### About this task
Copy out every one of the lines below character for character, keeping their order and wording unchanged.

========================

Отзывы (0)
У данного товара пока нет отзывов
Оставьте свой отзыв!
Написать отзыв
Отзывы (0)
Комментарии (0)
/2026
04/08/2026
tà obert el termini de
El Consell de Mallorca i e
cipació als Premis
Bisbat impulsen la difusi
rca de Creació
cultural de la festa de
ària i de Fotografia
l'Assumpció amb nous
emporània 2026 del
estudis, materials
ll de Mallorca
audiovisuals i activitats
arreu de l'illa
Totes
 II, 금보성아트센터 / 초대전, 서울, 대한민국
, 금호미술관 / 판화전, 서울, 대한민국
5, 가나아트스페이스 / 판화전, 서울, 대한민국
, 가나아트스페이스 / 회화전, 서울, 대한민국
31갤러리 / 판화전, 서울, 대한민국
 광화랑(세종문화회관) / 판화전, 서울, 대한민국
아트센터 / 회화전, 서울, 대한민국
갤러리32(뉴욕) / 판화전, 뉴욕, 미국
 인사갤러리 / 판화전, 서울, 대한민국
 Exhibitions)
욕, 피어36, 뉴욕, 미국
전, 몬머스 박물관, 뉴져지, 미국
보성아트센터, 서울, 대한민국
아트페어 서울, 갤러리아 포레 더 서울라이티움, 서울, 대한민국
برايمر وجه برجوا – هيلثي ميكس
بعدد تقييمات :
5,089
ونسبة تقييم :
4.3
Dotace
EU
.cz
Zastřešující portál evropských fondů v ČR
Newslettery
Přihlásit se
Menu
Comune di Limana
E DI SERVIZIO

========================

### Result for this exercise
Отзывы (0)
У данного товара пока нет отзывов
Оставьте свой отзыв!
Написать отзыв
Отзывы (0)
Комментарии (0)
/2026
04/08/2026
tà obert el termini de
El Consell de Mallorca i e
cipació als Premis
Bisbat impulsen la difusi
rca de Creació
cultural de la festa de
ària i de Fotografia
l'Assumpció amb nous
emporània 2026 del
estudis, materials
ll de Mallorca
audiovisuals i activitats
arreu de l'illa
Totes
 II, 금보성아트센터 / 초대전, 서울, 대한민국
, 금호미술관 / 판화전, 서울, 대한민국
5, 가나아트스페이스 / 판화전, 서울, 대한민국
, 가나아트스페이스 / 회화전, 서울, 대한민국
31갤러리 / 판화전, 서울, 대한민국
 광화랑(세종문화회관) / 판화전, 서울, 대한민국
아트센터 / 회화전, 서울, 대한민국
갤러리32(뉴욕) / 판화전, 뉴욕, 미국
 인사갤러리 / 판화전, 서울, 대한민국
 Exhibitions)
욕, 피어36, 뉴욕, 미국
전, 몬머스 박물관, 뉴져지, 미국
보성아트센터, 서울, 대한민국
아트페어 서울, 갤러리아 포레 더 서울라이티움, 서울, 대한민국
برايمر وجه برجوا – هيلثي ميكس
بعدد تقييمات :
5,089
ونسبة تقييم :
4.3
Dotace
EU
.cz
Zastřešující portál evropských fondů v ČR
Newslettery
Přihlásit se
Menu
Comune di Limana
E DI SERVIZIO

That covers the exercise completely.